I'll restate some of the definitions of objects they use. The trace $X_K$ of a knot $K$ is defined as the union of a 4-ball with a 2 handle attached along $K$. Then the 'if' statement claims that a smooth embedding of $X_K$ into $S^4$ means that $K$ is smooth slice, i.e., bounds a smooth disc in $B^4$.
Consider the composition of the inclusion of the core of the 2 handle with the smooth embedding from the hypothesis: $D^2 \rightarrow X_K \rightarrow S^4$
Then this defines a smooth disc with boundary $K$ in $S^4$ and thus $B^4$ since the image is not surjective.
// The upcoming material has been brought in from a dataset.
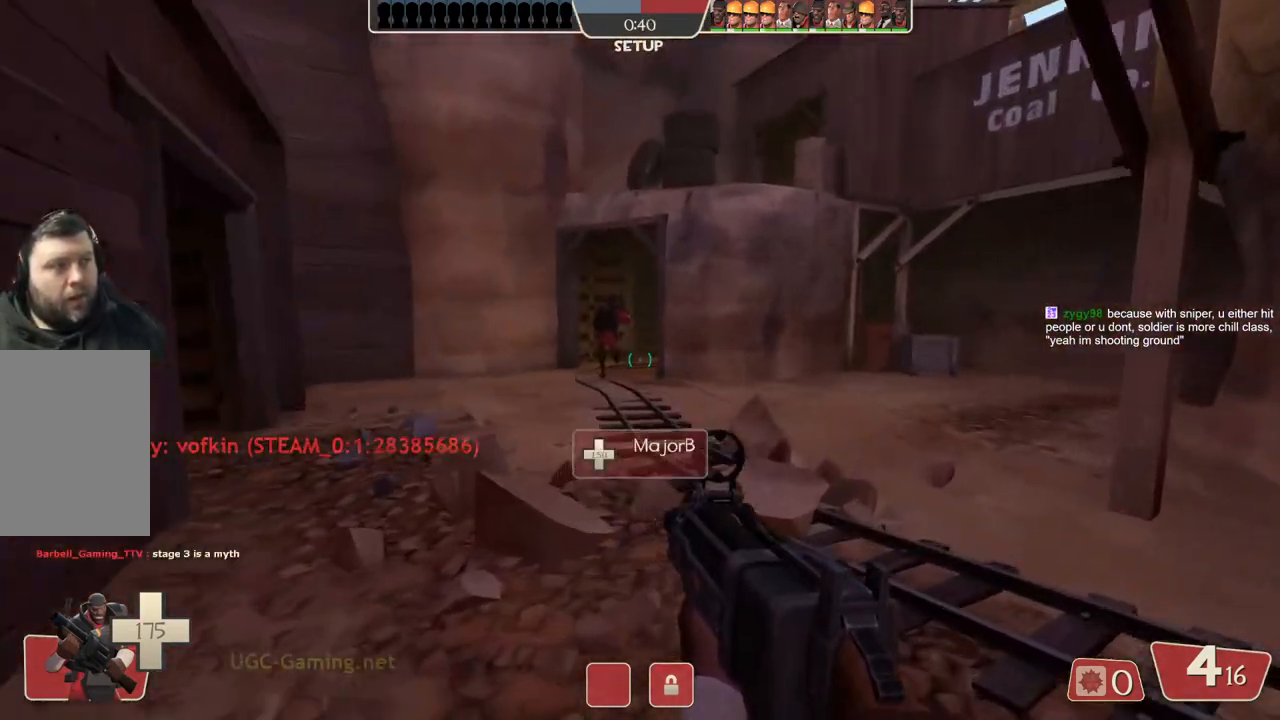
{"buttons": [], "left_stick": "up", "right_stick": "center", "events": []}
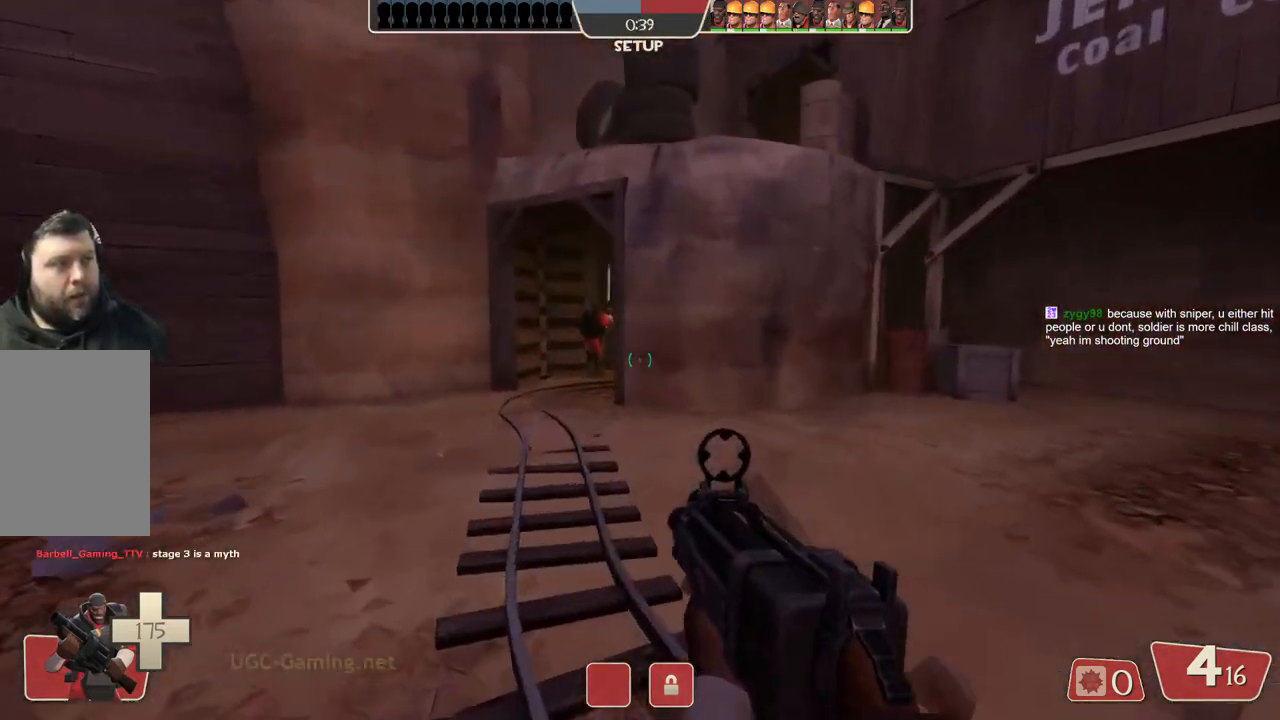
{"buttons": [], "left_stick": "up", "right_stick": "center", "events": []}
I was wondering what is the problem with this approach? Is the 2 core not necessarily smoothly embedded?
The authors choose to consider a map from $S^2 \rightarrow X_K \rightarrow S^4$ and restrict it to a disc. Is this choice deliberate in order to avoid some problems with the argument above?
Thanks forgive my ignorance if I am asking something stupid. (Below is an excerpt from the paper.)
It is true that the existence of a smooth, nonsurjective embedding $f : X \hookrightarrow S^4$ implies the existence of a smooth embedding $g : X \hookrightarrow B^4$. The way that I would prove this implication is to choose a point $p$ not in the image of an embedding, choose a smooth tiny round 4-ball $B(p,\epsilon)$ disjoint from the image of that embedding, and then choose a diffeomorphism $h : S^4 \setminus B(p,\epsilon) \to B^4$, and define $g = h \circ f$.
However, the smooth slice hypothesis is different, it requires the existence of a smooth embedding $D^2 \hookrightarrow B^4$ which, when restricted to $S^1 = \partial D^2$, has image equal to $K$. The embedding $g : X \to B^4$ above can certainly be restricted to $D^2$ to give an embedding $g : D^2 \to B^4$, but when that is further restricted to $S^1$, its image is some random circle in the interior of $B^4$ that has nothing to do with the given knot $K$.
The point here is that when $f : X \hookrightarrow S^4$ is given as above, the exterior of $f(B^4)$ in $S^4$ is diffeomorphic to $B^4$. Composing $f$ with that diffeomorphism, and then restricting to $D^2$, one gets a smooth embedding of $D^2$ into $B^4$ which is still not quite what one needs but is close to what one needs to prove that $K$ is slice.